START Page excerpt

1856. Maximum Subarray Min-Product

• Time: $O(n)$
• Space: $O(n)$

C++JavaPython

class Solution {
 public:
  int maxSumMinProduct(vector<int>& nums) {
    constexpr int kMod = 1'000'000'007;
    long ans = 0;
    stack<int> stack;
    vector<long> prefix(nums.size() + 1);

    for (int i = 0; i < nums.size(); ++i)
      prefix[i + 1] = prefix[i] + nums[i];

    for (int i = 0; i <= nums.size(); ++i) {
      while (!stack.empty() &&
             (i == nums.size() || nums[stack.top()] > nums[i])) {
        const int minVal = nums[stack.top()];
        stack.pop();
        const long sum =
            stack.empty() ? prefix[i] : prefix[i] - prefix[stack.top() + 1];
        ans = max(ans, minVal * sum);
      }
      stack.push(i);
    }

    return ans % kMod;
  }
};

class Solution {
  public int maxSumMinProduct(int[] nums) {
    final int kMod = 1_000_000_007;
    long ans = 0;
    Deque<Integer> stack = new ArrayDeque<>();
    long[] prefix = new long[nums.length + 1];

    for (int i = 0; i < nums.length; ++i)

END Page excerpt

● Requirement: Reproduce the stretch of the Maximum Subarray Min-Product solution above from "C++JavaPython" through "< nums.size(); ++i)", character for character.

START Dataset

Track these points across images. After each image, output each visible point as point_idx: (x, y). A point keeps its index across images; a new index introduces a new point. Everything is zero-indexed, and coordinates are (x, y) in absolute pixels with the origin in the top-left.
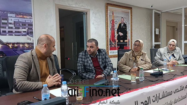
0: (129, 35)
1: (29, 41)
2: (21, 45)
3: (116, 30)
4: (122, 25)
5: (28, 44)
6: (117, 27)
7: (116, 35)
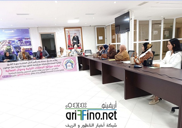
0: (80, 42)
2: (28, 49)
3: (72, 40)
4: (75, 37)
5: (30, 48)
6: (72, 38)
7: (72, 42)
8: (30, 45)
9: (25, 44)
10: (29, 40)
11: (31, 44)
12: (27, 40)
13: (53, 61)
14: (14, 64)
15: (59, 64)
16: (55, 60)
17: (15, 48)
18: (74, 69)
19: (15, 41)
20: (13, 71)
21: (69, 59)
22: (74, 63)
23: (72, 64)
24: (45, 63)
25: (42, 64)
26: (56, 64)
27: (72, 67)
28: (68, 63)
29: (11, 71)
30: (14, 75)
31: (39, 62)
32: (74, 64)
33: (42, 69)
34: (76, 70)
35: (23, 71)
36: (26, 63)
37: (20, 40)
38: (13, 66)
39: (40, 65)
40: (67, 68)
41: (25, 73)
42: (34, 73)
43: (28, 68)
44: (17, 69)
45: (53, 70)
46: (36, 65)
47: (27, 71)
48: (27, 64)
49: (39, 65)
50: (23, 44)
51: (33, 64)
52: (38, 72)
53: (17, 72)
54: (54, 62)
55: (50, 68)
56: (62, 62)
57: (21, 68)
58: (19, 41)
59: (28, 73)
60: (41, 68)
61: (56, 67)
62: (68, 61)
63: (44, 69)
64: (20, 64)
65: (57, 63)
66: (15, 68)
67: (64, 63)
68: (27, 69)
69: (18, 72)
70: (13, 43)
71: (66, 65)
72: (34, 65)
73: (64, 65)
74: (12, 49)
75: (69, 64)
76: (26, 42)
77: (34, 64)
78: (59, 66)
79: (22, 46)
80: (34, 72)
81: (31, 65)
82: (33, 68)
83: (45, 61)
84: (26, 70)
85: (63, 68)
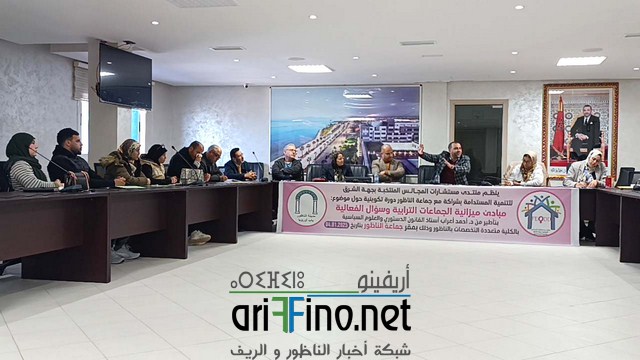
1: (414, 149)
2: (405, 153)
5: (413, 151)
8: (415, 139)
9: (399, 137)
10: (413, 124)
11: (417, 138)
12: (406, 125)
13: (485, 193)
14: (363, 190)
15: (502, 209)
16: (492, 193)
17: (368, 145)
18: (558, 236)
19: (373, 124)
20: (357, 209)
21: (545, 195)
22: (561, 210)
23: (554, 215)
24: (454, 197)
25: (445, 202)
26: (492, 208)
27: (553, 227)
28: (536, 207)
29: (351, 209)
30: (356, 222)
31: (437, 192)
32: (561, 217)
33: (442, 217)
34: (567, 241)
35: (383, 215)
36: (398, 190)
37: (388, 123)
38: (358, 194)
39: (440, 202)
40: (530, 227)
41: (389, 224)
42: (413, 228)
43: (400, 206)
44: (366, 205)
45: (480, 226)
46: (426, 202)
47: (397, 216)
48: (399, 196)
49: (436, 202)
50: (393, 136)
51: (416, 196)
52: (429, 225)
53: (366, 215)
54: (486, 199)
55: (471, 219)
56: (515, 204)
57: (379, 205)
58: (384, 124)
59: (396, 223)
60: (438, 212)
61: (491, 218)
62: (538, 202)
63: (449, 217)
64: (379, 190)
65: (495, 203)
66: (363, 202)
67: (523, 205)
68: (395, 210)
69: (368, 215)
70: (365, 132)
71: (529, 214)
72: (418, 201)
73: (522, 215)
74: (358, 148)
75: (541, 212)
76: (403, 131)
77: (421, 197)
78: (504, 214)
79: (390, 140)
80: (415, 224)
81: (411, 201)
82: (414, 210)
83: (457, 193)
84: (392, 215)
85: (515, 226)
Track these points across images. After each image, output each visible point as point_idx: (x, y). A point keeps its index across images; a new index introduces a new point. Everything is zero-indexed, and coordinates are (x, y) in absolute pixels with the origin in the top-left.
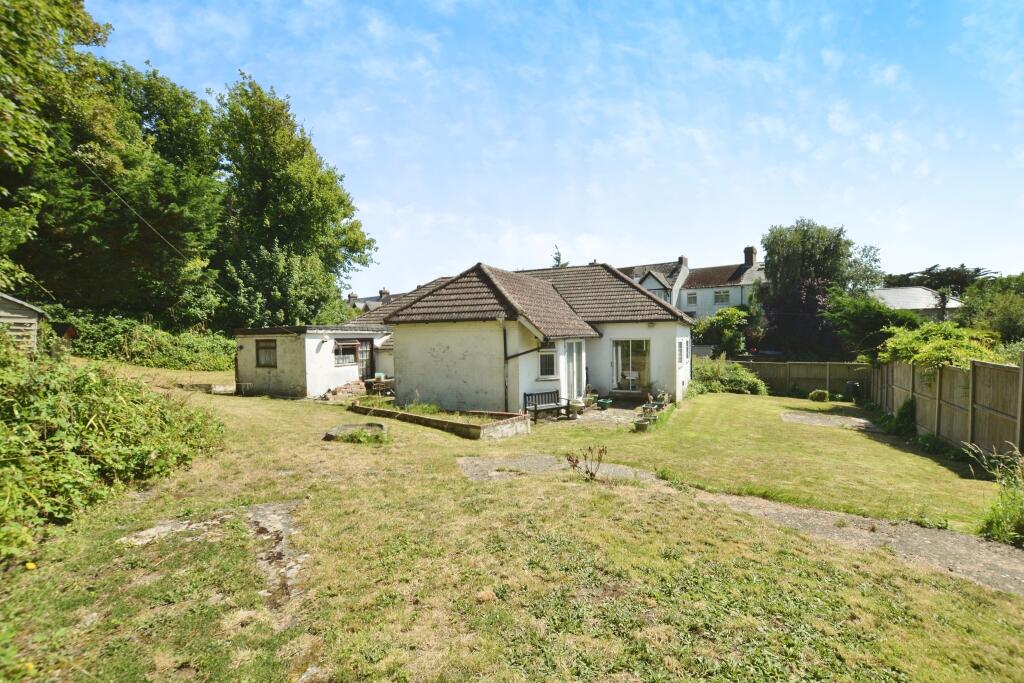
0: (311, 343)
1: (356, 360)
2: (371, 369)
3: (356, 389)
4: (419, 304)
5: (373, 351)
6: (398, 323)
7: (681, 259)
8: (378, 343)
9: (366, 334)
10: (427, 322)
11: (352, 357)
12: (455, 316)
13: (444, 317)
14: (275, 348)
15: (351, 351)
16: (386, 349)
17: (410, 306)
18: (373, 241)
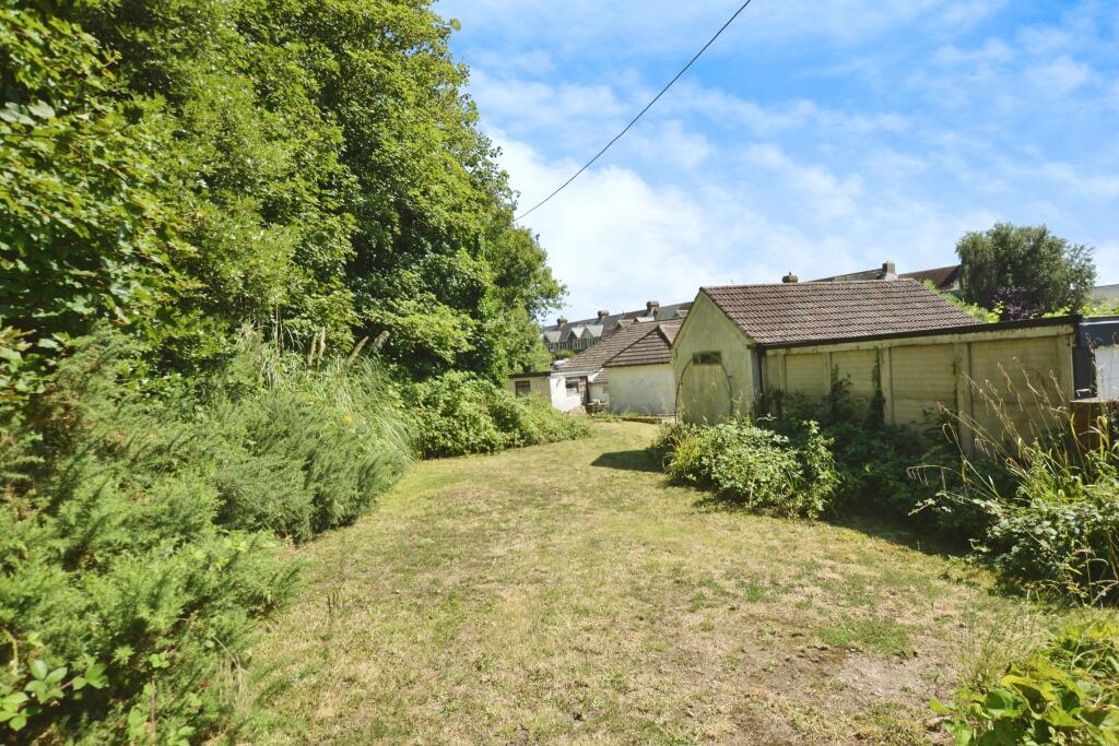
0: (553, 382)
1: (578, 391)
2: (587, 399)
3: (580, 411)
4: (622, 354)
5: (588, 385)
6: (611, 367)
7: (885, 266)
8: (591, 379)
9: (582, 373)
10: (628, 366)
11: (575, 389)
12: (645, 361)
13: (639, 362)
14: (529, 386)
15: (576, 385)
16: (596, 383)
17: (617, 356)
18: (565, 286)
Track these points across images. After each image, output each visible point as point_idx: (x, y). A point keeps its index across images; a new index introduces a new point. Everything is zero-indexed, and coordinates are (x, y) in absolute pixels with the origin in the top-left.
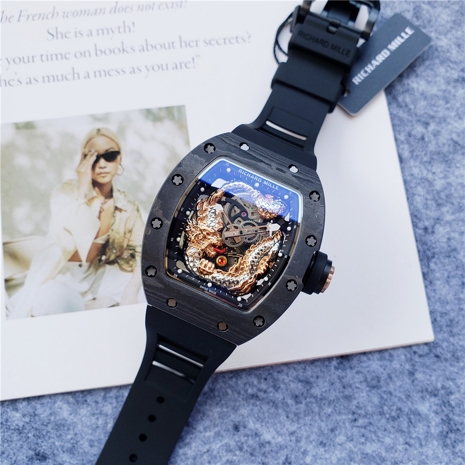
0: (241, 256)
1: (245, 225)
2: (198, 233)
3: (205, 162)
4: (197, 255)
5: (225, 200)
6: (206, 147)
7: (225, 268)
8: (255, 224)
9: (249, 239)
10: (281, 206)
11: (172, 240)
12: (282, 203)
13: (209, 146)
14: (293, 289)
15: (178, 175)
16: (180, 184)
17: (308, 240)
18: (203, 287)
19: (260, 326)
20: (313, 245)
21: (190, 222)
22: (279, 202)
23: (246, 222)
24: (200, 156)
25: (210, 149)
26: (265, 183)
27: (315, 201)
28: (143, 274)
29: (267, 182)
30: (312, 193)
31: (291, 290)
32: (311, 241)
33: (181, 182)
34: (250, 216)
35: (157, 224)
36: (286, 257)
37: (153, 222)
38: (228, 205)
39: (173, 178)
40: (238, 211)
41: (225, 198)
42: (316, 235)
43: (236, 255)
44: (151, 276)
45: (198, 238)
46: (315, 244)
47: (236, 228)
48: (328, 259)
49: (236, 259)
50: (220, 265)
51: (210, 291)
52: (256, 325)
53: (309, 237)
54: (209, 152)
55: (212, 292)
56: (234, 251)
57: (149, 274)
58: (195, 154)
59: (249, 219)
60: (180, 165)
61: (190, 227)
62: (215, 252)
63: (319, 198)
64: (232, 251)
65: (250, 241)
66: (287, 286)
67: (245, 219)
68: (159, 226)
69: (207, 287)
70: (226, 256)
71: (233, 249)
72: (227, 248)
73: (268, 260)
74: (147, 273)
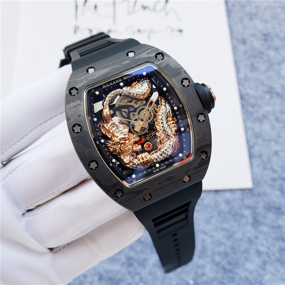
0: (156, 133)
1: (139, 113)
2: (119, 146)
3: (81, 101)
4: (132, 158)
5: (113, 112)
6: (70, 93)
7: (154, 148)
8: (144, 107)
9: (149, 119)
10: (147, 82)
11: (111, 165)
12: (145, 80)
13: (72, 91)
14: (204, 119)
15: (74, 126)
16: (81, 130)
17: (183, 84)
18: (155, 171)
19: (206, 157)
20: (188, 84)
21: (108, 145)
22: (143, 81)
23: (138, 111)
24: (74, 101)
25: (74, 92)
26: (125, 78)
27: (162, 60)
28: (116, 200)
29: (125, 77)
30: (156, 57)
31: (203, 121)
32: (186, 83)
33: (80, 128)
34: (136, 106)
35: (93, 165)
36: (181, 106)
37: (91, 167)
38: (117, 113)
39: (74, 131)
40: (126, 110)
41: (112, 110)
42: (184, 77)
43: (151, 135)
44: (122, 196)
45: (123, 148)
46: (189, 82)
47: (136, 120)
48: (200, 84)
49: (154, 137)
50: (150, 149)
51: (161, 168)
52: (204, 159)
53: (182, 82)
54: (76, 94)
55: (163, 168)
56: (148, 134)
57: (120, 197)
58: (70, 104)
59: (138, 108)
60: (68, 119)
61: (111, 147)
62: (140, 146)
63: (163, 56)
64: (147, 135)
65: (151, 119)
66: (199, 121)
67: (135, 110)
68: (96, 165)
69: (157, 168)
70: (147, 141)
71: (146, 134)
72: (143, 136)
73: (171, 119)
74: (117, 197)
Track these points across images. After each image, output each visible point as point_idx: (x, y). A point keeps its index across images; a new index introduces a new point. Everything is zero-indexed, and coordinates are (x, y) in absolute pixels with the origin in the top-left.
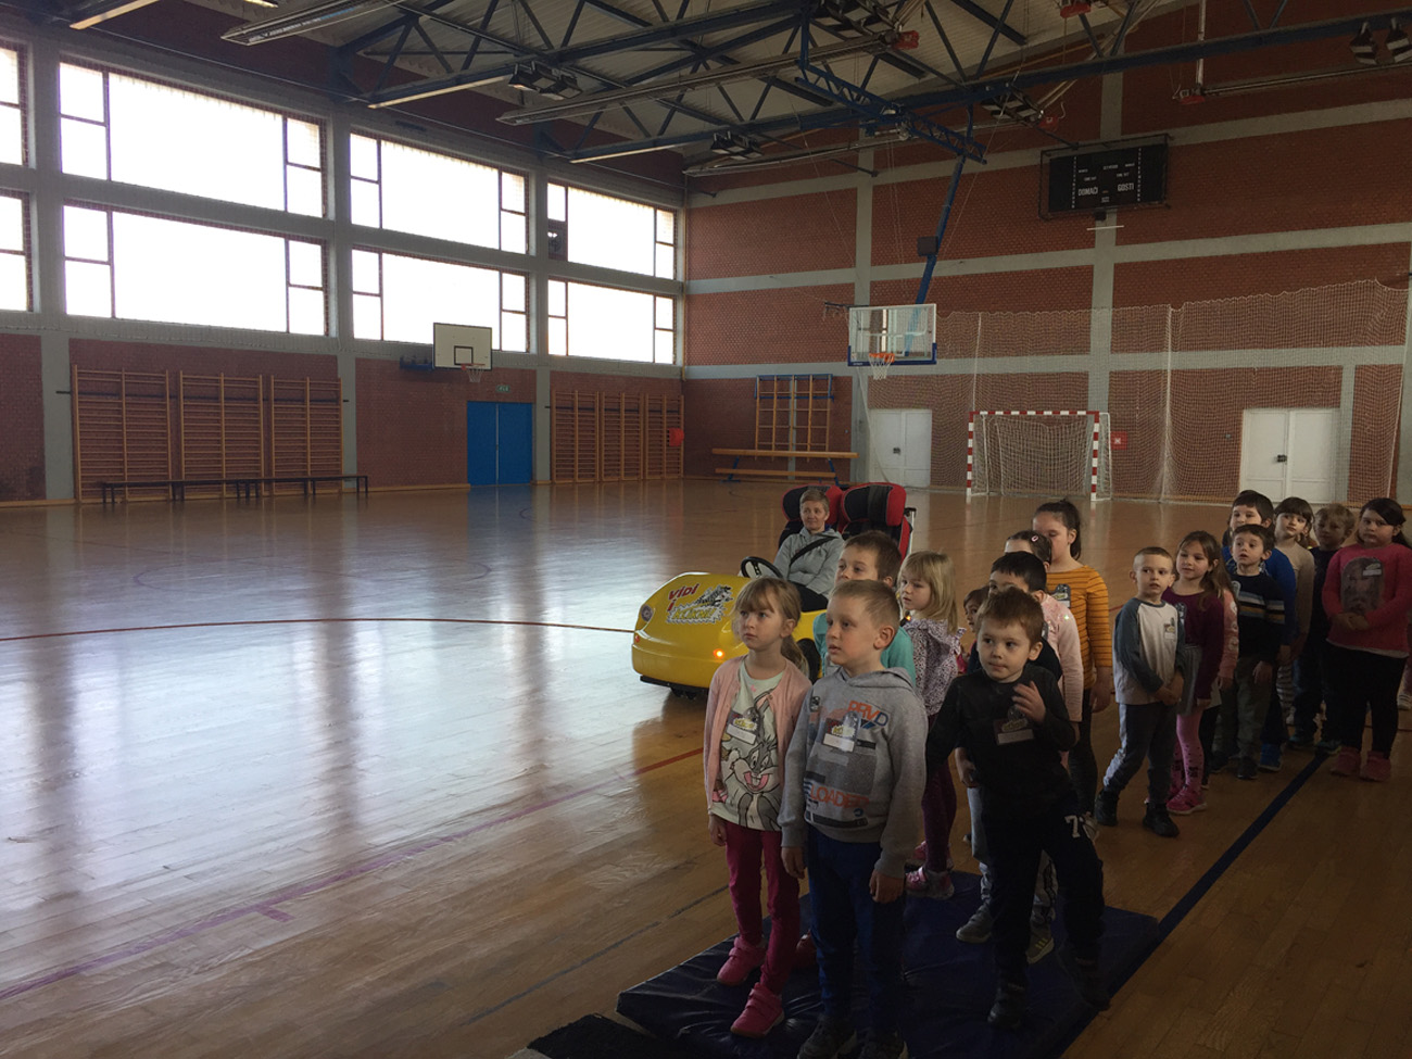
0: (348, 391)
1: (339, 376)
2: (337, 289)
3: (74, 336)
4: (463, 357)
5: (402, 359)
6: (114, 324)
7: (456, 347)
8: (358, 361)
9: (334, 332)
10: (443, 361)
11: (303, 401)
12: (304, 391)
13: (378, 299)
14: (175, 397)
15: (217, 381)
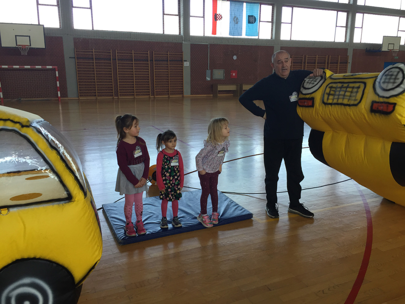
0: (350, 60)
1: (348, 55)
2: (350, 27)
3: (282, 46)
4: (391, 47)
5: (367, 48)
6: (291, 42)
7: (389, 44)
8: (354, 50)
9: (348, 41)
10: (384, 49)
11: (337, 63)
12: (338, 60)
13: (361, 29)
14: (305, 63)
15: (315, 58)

END Dataset

● Problem solution:
C++JavaPython

class Solution {
 public:
  int maxSumMinProduct(vector<int>& nums) {
    constexpr int kMod = 1'000'000'007;
    long ans = 0;
    stack<int> stack;
    vector<long> prefix(nums.size() + 1);

    for (int i = 0; i < nums.size(); ++i)